The court was hearing writ petitions challenging the orders passed by the government under Section 80 A of the Tamil Nadu Town and Country Planning Act.
Madras High Court.
Madras High Court.(File photo)

CHENNAI: Every private property, which is not acquired within five years of preparing the master plan, cannot be treated as one reserved for public purpose, according to the Madras High Court.

A bench comprising Justices SS Sundar and G Arul Murugan earlier this month also directed the state government to immediately give directions to the planning authorities as well as the local bodies to implement the direction. The court was hearing writ petitions challenging the orders passed by the government under Section 80 A of the Tamil Nadu Town and Country Planning Act.

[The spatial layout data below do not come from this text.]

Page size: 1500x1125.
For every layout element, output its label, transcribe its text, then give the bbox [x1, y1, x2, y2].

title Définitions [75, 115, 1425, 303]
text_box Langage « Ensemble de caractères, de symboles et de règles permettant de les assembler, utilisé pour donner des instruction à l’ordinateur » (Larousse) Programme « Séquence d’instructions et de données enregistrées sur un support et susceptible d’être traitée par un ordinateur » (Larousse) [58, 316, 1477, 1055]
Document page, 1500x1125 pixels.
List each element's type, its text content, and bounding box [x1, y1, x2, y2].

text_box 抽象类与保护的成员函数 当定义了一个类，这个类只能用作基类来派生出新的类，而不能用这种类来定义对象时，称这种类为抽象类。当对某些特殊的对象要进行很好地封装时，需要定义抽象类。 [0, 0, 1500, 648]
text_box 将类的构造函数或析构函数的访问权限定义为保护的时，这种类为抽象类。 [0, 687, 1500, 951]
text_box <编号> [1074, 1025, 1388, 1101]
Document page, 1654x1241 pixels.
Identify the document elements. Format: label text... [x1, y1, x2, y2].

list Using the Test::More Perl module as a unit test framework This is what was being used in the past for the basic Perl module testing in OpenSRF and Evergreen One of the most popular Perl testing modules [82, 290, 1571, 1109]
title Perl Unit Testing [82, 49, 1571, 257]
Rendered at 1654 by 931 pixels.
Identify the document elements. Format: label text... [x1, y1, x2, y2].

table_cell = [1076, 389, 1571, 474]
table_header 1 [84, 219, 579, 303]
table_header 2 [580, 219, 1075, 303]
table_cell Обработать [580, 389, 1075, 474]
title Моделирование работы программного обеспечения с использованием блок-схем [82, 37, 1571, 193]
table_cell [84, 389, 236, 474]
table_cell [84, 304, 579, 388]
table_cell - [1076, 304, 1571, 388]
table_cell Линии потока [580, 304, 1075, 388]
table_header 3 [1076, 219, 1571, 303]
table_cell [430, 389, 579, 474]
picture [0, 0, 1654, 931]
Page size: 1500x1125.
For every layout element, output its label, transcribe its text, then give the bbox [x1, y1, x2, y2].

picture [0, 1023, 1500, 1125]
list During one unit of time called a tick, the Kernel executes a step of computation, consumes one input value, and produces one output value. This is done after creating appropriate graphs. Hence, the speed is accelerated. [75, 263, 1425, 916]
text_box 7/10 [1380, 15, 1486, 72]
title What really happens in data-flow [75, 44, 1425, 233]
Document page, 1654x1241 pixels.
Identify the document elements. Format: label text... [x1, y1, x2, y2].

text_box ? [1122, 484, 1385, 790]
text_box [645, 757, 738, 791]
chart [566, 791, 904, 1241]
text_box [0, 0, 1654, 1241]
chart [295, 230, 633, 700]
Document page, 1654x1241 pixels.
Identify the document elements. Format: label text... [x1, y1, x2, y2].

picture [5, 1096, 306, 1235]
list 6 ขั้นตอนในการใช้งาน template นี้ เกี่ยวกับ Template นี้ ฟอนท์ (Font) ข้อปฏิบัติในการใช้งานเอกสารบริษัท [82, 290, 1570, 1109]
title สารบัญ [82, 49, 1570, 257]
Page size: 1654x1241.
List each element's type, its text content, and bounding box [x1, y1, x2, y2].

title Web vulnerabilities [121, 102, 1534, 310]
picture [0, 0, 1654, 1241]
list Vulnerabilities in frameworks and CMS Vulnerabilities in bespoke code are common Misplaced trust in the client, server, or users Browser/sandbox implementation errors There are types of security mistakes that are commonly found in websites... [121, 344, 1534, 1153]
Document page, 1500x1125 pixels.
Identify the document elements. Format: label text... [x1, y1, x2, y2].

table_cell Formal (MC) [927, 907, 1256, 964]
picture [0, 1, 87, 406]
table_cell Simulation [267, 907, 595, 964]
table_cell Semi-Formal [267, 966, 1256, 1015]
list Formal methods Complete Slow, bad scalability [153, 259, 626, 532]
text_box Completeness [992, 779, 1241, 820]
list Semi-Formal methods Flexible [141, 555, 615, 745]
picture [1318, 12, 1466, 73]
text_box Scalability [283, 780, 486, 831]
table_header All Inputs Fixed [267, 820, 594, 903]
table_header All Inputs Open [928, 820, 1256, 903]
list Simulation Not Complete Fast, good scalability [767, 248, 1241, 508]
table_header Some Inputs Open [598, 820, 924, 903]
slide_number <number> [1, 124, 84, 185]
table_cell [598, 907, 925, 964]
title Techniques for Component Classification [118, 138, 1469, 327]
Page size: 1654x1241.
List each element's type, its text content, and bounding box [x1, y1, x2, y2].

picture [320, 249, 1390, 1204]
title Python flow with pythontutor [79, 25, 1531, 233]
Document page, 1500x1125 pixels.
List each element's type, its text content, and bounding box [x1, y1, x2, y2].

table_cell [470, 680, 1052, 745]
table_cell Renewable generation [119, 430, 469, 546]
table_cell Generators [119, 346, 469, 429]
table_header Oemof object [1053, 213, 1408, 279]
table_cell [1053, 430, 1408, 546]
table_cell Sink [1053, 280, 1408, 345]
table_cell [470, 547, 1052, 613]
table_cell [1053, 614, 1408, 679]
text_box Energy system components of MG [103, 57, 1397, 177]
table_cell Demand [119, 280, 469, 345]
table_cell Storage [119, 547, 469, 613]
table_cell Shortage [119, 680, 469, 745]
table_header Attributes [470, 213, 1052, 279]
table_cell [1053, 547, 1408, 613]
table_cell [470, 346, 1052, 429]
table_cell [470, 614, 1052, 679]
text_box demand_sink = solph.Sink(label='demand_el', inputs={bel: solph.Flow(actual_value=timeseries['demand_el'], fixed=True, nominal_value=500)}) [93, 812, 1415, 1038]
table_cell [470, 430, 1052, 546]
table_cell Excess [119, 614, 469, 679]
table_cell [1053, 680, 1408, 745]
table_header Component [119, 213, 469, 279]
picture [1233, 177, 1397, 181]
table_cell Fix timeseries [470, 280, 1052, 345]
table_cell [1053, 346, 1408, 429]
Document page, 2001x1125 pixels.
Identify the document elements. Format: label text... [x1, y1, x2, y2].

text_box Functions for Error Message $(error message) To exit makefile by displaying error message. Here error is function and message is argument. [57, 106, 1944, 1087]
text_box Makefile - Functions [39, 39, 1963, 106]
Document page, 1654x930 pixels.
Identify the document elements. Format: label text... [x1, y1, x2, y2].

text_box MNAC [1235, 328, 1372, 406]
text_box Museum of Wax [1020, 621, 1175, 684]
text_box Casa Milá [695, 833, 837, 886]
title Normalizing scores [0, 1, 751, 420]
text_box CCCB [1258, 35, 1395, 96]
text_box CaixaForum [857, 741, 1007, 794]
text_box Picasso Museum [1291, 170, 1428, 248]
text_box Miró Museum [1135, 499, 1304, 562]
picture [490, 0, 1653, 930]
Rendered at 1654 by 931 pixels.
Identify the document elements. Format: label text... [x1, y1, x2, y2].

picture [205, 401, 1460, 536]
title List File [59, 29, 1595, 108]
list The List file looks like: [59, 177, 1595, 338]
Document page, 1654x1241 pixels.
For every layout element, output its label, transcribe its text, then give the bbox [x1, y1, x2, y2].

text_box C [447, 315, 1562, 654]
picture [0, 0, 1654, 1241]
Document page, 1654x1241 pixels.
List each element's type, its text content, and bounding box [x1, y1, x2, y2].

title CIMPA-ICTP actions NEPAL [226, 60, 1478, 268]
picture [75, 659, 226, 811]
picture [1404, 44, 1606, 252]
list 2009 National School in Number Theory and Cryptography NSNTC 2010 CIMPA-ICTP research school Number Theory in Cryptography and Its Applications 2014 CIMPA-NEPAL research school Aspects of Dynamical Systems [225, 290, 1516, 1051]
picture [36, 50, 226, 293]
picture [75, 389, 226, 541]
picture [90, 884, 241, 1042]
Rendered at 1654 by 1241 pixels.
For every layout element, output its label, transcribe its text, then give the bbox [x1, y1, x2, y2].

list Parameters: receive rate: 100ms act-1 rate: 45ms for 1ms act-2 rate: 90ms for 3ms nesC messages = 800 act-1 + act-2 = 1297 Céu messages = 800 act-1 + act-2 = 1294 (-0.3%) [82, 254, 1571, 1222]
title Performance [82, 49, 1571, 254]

Chennai Metropolitan Development Authority (CMDA) has prepared a master plan in 2008 showing the land belonging to the petitioners, where they have constructed buildings, as one reserved for public purpose, namely, ‘catchment area’. It is admitted that the land owned by the petitioners were never acquired in terms of Section 37 of the Town and Country Planning Act, the court observed.

As a consequence, in view of the provision under Section 38, the land shall be deemed to be released from reservation, the court stated.

The bench noted that the situations are causing inconvenience to the public, and the building owners who have developed the land are being taken to task by erroneous interpretations of the provisions of the Tamil Nadu Town and Country Planning Act.